Call it the Kris Aquino syndrome. Even before the reality TV genre and Internet blogs were fashionable, this pop-culture icon was already alternately shocking and charming us with the ease with which she would navigate her private life in public. Whether it's a family feud, a romantic break-up, or pregnancy, life for Kris, it would seem, isn't truly real unless it's paraded across the TV screen. Not quite the unique phenomenon, it turns out, as media scholars have noted how performers are able to validate their stories only if these are told on TV and expressed in the press.

Many dismiss Kris Aquino as a novelty or even as a product of the blatant commodification celebrities are reduced to in our showbiz-obsessed culture. But if you consider an entire generation growing up under the same cultural framework as hers, you'll realize that Kris perhaps just happens to be its most visible icon.

SURELY, THOUGH, our ancestors must have shared a desire for prestige. Whatever our generation, what drives us to seek fame, no matter how fleeting or limited the fan base, is often little more than a desire for an audience. Pyschologists call it the need for validation.

In pre-mass media societies, however, those who ruled were the only ones with the means to be recognized beyond their village. You needed to be powerful or, at least, truly extraordinary. So-called baby boomers and Gen Xers, those 30 years old and above, may be all too familiar with this. Growing up, most of us aspired for the varsity team, the school paper, or the student council. As adults, a highly visible career in business, media, or politics was a popular choice. Yet no matter how much you wanted to be famous, you still needed the talent, looks or wealth to make it. Qualities only a few possess.

But that was then. Today the entry level to fame is lower than it's ever been and yet the desire for recognition is at an all-time high. Shifts in the way we use technology, view media, and define our identity all converge to make sure of that.

There's money, in fact lots of it, to be made from creating some buzz about ourselves. But most of those who expose themselves to the public these days do so for a different reason: to deal with the otherwise humbling notion of their ordinariness. Their attempts are, as one media critic put it, struggles for visibility. It's a struggle, however, that has been made easier by technology.

The pop artist cum social commentator Andy Warhol predicted that everyone would enjoy his or her moment of fame. He also said the moment would last a mere 15 minutes, but he uttered those words at a time when even 15 minutes of media exposure counted for a lot. This was before cable TV, YouTube, and the blogosphere. And even if celebrity then was loosely defined to include the socialites and groupies of Warhol's day, the majority the ordinary and untalented remained invisible in the media.

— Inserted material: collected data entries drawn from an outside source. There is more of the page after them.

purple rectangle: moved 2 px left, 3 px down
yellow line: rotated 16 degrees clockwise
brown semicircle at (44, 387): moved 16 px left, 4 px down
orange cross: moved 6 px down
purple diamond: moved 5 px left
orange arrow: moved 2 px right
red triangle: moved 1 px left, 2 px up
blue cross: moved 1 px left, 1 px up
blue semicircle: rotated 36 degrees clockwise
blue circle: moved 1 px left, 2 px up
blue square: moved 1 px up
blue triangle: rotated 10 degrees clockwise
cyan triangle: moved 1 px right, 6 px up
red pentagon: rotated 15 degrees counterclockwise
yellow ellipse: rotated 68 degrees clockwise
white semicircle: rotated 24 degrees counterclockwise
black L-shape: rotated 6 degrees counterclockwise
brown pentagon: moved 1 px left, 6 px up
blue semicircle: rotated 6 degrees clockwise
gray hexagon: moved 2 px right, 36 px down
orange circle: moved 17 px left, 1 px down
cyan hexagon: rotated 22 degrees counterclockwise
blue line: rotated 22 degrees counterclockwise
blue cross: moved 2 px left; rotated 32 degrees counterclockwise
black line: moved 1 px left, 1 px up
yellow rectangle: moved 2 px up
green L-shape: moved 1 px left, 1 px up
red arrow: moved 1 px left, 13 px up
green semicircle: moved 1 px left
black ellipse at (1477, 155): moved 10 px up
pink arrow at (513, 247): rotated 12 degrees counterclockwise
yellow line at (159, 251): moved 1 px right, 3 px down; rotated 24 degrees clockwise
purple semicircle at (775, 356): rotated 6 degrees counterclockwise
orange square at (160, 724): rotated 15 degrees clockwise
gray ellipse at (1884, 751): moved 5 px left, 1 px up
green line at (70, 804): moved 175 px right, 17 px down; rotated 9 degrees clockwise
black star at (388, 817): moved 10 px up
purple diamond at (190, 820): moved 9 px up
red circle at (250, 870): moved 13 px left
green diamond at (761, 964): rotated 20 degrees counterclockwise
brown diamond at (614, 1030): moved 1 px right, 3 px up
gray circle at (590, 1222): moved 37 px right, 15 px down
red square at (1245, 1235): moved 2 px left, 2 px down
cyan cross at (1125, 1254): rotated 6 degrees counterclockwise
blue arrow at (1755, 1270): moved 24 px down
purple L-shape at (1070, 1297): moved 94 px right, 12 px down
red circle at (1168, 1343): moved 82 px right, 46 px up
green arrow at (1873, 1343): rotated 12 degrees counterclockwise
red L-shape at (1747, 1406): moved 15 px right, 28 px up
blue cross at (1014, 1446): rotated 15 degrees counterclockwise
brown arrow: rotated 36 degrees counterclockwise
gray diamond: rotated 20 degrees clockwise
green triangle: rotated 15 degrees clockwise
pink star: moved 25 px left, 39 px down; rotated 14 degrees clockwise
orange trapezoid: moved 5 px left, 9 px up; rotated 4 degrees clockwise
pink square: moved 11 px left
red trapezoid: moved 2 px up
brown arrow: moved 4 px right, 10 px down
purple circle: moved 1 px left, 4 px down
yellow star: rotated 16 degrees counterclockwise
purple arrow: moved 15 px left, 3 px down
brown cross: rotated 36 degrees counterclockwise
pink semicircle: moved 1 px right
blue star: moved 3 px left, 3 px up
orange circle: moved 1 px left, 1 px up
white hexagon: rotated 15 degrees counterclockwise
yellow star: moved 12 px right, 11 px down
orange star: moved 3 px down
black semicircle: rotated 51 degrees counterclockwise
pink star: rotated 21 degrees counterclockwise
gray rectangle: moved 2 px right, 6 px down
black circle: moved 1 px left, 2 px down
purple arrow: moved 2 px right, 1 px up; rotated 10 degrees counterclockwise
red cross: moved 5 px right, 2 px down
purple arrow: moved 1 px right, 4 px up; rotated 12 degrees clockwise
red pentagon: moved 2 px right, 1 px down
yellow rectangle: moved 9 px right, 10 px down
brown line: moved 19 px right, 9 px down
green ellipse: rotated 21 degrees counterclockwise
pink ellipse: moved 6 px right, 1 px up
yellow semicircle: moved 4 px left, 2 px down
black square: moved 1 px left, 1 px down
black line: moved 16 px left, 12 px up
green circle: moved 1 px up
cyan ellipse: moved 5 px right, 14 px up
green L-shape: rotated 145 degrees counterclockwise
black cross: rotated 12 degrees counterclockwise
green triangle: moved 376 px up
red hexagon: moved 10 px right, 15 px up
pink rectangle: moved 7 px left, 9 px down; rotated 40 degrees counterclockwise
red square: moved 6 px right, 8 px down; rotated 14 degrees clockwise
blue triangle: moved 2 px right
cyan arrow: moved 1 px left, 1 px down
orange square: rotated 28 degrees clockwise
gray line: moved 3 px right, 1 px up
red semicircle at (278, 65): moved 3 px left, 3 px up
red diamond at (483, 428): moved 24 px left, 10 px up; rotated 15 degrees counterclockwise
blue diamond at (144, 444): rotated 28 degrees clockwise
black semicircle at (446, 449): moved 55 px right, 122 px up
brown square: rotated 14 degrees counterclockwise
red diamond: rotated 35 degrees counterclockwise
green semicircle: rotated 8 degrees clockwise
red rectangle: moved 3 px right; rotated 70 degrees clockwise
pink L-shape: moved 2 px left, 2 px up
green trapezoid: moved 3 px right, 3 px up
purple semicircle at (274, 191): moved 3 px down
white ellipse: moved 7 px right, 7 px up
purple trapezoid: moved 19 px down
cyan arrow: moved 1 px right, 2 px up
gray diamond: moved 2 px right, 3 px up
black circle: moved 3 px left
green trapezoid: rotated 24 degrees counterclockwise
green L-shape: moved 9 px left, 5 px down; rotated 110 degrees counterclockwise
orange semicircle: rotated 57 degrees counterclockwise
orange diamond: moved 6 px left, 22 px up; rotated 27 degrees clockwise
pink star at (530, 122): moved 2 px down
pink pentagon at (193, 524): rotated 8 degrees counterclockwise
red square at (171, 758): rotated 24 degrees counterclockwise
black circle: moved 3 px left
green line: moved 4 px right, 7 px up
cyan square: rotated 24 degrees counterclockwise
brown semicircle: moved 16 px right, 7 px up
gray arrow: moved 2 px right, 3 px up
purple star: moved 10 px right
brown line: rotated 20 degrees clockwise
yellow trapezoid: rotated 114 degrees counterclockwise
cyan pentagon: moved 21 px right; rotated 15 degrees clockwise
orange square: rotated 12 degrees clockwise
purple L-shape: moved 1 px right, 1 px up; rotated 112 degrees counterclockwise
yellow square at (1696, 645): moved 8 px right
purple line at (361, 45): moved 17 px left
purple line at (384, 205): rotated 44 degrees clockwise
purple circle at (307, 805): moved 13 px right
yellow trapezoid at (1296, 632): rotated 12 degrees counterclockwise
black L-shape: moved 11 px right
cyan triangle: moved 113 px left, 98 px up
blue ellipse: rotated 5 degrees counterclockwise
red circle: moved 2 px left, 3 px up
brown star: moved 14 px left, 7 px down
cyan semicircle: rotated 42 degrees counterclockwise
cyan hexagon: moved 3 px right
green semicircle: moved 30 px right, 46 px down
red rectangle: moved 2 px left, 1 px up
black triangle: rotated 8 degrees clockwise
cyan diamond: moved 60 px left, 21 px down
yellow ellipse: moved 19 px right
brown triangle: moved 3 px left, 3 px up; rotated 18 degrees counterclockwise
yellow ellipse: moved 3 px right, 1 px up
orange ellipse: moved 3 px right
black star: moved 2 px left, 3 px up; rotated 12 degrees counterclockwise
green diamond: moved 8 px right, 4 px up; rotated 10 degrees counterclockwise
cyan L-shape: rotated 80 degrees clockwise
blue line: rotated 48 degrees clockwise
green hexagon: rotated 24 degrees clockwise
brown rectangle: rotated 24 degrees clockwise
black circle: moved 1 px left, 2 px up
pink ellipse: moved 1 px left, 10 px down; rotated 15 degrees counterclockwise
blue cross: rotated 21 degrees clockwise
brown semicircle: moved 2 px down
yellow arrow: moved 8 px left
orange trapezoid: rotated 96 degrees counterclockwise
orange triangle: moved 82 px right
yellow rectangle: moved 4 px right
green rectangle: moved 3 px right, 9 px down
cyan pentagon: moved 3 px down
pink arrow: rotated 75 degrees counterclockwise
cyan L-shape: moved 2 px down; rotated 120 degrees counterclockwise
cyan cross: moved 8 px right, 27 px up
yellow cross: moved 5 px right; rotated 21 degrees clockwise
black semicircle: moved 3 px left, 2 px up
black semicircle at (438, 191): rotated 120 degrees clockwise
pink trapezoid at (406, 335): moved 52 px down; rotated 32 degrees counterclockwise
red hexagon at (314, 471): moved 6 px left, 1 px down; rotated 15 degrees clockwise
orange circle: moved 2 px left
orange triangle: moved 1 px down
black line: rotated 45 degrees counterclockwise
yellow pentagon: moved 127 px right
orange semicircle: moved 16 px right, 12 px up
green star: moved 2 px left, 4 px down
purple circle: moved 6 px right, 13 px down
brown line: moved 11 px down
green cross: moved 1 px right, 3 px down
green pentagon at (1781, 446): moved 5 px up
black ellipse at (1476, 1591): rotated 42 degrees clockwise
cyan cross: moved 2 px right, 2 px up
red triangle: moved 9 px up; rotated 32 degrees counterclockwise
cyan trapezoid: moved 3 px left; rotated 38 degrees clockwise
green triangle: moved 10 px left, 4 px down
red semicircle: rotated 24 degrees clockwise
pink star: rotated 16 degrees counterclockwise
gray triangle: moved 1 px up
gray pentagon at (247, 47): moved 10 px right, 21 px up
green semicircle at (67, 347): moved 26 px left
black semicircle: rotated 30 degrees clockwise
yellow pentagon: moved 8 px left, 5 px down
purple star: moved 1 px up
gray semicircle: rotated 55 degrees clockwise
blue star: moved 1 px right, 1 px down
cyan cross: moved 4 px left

Today all that is changing. New media space and affordable digital tools make it possible for amateurs to bypass the gatekeepers of fame. Personal computers, off-the-shelf software, and camcorders have brought down the cost of producing books, music, films, and just about any form of entertainment. Combine that with the power of the Internet, and you have what Chris Anderson, editor of the technology magazine WIRED, calls the end of the professional era.

Of course, there is still the finite space represented by the fixed airtime of television and radio stations and the shelves of bookstores and video rental shops that puts a premium on hits and bestsellers. Put simply: if it doesn't sell, it isn't offered. Obviously this system favors the professionals, those that have the talent, training, financial backing, and industry clout to produce hits. Before you even get to that level, you would still need to convince a layer of agents, critics, producers, and publishers that you and your work are good enough to be distributed to a larger audience their audience, that is. So unless you happen to be extremely talented or well-connected, your 15 minutes of celebrity remain dependent on that phone call from some media executive. Unless, like the millions of former unknowns using the Internet to distribute their work, you've already discovered how to be famous on your own.